Veteran police reporter Leonard Levitt recently wrote that "such police disdain towards the media apparently has its genesis at City Hall."

"Mayor Michael Bloomberg may own a media conglomerate but he has been silent about the police department’s abusive treatment of reporters and photographers during the OWS evictions, as well as the arrests of reporters from established outlets like the Associated Press and the Daily News."

Levitt also took issue with "Loeser inanely tr[ying] to play down the arrests" by mentioning that only five journalists arrested had NYPD-issued press credentials. "Earth to Stu: It is more difficult to obtain press credentials today under Bloomberg than at any time in living memory," he wrote.

It's rare to hear such criticism of the NYPD from reporters, especially since the city's top tabloids' editorial pages are both deferential to the police. When the AP published a deeply reported investigative series on the NYPD's secret spying program aimed at Muslims, both the New York Post and Daily News came out swinging -- against the AP. Both papers praised the Zuccotti Park raid, even as their own reporters ran into problems with the police trying to cover it.

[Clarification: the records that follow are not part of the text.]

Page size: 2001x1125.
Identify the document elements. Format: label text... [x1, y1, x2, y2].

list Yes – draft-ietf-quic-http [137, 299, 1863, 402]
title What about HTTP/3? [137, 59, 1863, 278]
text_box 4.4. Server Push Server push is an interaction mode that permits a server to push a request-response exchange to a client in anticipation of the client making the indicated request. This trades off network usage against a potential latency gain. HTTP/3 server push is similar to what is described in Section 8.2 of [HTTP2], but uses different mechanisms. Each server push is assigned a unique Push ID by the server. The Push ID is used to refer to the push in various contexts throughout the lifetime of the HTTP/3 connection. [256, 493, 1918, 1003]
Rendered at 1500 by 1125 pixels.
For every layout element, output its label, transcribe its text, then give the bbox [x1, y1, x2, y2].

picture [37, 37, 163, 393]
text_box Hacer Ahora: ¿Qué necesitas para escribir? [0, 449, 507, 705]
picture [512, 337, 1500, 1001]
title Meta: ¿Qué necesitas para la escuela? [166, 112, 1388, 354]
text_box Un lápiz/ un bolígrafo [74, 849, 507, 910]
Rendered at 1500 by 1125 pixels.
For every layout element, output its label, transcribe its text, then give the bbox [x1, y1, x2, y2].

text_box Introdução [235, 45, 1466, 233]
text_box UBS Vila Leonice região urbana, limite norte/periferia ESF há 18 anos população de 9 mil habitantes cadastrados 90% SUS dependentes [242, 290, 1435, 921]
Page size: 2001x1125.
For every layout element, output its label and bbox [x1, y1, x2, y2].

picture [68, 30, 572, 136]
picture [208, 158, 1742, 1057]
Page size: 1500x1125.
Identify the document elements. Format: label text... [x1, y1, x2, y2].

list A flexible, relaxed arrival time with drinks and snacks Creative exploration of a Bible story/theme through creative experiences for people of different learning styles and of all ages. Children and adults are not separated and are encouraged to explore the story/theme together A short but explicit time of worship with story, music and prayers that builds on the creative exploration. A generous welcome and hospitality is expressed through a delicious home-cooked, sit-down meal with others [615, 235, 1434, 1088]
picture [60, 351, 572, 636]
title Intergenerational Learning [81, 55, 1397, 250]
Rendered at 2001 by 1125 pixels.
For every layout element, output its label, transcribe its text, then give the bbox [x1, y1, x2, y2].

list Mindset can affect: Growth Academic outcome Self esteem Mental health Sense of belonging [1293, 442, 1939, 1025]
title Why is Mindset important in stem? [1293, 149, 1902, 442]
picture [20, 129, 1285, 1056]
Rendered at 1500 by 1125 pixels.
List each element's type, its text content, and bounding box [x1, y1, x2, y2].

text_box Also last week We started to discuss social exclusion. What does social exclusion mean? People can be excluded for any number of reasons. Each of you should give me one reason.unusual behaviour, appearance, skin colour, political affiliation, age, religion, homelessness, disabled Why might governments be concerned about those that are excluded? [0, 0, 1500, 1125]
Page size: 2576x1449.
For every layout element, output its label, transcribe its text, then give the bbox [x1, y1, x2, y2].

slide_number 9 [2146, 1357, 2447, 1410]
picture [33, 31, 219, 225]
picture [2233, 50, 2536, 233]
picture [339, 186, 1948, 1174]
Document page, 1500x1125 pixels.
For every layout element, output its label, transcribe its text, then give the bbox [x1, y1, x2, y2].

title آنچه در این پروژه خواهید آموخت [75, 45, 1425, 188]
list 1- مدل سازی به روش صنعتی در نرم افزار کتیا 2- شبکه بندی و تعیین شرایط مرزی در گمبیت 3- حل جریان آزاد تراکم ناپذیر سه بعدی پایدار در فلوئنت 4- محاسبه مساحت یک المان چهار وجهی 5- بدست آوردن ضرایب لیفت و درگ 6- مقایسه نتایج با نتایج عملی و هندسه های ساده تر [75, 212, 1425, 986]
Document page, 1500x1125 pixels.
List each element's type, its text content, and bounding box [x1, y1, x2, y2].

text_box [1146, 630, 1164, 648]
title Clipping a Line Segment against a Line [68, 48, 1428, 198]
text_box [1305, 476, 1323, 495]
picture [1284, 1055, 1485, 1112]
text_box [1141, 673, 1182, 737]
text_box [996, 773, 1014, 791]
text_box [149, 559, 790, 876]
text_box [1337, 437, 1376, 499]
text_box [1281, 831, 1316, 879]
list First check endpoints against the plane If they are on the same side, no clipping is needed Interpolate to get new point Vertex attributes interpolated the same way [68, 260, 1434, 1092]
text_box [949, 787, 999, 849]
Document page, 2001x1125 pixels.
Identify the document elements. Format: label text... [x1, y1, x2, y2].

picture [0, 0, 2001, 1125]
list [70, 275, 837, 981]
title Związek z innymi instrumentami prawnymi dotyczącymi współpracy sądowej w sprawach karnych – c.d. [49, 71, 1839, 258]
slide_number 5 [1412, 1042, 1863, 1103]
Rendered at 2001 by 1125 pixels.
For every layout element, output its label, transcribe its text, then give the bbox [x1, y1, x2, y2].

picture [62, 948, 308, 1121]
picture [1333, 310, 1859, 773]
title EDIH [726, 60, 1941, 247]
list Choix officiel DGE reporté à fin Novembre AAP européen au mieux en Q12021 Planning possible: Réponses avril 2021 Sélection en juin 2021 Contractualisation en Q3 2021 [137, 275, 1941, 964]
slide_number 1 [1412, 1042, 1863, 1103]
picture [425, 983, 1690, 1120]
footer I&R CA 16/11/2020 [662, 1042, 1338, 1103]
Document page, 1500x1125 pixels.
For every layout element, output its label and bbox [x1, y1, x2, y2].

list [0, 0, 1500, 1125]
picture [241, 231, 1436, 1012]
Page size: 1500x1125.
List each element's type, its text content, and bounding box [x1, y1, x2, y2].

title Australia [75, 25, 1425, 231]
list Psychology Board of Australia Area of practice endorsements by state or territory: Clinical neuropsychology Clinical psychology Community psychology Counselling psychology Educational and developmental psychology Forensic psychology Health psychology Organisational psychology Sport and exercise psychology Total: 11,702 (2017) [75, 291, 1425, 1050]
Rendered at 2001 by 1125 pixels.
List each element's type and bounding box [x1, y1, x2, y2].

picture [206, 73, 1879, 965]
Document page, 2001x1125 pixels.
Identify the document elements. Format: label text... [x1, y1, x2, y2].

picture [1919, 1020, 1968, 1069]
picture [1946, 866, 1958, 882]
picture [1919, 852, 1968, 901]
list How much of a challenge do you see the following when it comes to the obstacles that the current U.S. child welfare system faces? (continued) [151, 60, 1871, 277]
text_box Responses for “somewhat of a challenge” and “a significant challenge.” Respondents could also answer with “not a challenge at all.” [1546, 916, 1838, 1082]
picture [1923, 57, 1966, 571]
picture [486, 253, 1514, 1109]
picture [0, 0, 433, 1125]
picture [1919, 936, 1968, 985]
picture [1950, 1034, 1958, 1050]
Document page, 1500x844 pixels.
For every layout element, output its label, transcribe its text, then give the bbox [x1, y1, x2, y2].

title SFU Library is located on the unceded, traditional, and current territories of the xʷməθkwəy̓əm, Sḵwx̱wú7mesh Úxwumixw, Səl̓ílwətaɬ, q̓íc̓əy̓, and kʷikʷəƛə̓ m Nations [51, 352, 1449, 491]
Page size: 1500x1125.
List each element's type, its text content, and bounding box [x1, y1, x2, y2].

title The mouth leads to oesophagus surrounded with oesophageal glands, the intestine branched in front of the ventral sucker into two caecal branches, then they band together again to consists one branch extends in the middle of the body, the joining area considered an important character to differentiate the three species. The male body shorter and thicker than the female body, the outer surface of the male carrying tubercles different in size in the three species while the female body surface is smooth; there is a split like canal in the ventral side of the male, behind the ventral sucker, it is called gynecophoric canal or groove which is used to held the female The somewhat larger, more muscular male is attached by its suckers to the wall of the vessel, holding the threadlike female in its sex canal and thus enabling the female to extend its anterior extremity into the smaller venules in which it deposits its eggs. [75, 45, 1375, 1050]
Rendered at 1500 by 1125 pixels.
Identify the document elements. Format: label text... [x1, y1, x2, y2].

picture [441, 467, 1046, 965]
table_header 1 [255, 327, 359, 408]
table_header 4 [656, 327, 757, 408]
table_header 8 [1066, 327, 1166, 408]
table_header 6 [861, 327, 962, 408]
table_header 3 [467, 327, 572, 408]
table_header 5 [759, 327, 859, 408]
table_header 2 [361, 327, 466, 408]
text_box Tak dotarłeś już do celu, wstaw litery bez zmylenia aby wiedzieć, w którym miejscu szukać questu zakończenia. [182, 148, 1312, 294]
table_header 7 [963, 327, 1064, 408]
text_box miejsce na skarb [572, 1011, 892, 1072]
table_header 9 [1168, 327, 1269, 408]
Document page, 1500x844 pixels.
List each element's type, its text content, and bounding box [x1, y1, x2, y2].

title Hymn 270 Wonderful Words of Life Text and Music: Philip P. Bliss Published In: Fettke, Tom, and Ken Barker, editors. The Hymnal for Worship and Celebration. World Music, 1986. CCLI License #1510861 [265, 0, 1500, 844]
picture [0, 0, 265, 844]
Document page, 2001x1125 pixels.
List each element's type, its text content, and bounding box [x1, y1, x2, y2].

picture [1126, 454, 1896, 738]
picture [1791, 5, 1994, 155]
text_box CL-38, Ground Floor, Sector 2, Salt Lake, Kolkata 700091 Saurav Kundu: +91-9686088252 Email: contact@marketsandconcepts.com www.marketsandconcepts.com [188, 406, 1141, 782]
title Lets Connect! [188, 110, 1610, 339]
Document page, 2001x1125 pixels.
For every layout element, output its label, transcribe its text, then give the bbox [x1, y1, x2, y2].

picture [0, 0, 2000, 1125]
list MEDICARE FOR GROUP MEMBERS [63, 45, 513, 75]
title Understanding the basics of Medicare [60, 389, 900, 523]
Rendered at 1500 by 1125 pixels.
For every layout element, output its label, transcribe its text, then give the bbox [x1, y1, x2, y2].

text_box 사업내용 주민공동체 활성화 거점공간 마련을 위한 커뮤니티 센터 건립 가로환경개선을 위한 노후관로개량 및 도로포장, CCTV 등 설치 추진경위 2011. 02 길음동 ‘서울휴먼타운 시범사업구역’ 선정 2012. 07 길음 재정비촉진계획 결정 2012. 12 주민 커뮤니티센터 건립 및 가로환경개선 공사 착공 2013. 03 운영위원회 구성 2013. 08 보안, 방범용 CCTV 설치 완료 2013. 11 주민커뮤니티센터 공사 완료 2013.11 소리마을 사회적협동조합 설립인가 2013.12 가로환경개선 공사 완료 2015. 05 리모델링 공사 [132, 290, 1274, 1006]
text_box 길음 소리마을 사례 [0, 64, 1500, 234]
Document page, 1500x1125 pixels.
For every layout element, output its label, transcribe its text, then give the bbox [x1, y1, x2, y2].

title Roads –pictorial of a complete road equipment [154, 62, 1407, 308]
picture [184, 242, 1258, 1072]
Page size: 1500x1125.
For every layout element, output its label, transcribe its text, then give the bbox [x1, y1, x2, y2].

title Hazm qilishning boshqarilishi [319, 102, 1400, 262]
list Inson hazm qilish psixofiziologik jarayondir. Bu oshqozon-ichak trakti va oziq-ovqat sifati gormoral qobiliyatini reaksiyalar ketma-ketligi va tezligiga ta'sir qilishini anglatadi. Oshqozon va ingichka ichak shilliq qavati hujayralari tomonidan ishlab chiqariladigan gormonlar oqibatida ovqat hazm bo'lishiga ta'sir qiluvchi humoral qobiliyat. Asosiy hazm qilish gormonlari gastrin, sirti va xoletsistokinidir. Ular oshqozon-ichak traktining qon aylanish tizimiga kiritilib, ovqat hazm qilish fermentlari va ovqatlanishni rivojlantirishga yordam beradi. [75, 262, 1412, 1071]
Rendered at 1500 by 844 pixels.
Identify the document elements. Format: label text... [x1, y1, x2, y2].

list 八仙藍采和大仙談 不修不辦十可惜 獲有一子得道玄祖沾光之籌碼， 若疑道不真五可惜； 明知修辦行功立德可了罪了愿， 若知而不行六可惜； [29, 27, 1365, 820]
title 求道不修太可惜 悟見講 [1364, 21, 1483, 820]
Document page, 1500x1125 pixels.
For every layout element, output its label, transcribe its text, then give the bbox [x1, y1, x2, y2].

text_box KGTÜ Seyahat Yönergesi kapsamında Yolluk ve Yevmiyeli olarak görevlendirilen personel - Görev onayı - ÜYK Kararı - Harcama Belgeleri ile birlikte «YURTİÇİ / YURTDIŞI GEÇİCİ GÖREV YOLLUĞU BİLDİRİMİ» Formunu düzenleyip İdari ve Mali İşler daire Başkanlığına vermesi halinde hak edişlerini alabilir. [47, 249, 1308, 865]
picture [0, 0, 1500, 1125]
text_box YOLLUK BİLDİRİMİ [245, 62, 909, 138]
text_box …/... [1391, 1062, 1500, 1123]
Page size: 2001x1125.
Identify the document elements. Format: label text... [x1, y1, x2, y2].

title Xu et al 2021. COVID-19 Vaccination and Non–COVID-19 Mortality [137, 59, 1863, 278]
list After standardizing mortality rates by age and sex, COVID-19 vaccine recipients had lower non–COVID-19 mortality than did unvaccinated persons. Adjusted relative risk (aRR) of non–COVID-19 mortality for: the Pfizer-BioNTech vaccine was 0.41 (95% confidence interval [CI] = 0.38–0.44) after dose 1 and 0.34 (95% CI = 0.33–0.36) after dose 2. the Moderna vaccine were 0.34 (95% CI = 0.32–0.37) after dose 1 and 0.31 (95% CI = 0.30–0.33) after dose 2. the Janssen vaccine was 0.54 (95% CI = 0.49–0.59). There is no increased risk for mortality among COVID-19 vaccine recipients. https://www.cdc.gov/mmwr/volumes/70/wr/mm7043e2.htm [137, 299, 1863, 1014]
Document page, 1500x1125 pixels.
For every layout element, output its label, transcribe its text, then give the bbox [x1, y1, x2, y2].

The New York Times, however, voiced its concerns about 10 days after the raid. "In many countries, using a camera or taking notes can get you into trouble," began a Saturday editorial. "That is not supposed to happen in New York City."


Three days later, during the raid in Los Angeles, journalists "using a camera or taking notes" also risked arrest. Others in the press pool, a group of 15 journalists selected through a lottery system by the LAPD to cover the eviction and supply information to other outlets, also expressed frustration. Dakota Smith, a reporter for the Los Angeles Daily News, described having a "disappointing perspective" from the pool and that the "LAPD didn't want us interviewing protesters." Los Angeles Times city editor Shelby Grad told The Huffington Post after the raid that he didn’t think the paper gained a "competitive advantage" from being in the pool, since nearly a dozen other Times reporters covered the eviction from other areas and didn’t get arrested.

Lt. Andy Neiman, in an interview with The Huffington Post, described why the LAPD opted to use a press pool. Since anyone found in the park early Wednesday morning -- when it is closed to the public -- would be risking arrest, including journalists, the LAPD wanted to set up a designated area for the media. Neiman said the department "wanted to make sure the entire world could watch how we went in there." Neiman said that in the course of the raid, police let roughly 20 more journalists into the protected area -– including someone from Occupy LA’s own media team.

"For the most part, I think it worked out well," Neiman said. "Among the pool members, there are some issues they have to work out within the industry."

There are likely some issues for the police and the press to hash out among themselves, too. On Friday, managers from several media outlets will head over to the LAPD for a long-planned meeting. Neiman said he expects Occupy LA will be a topic of discussion.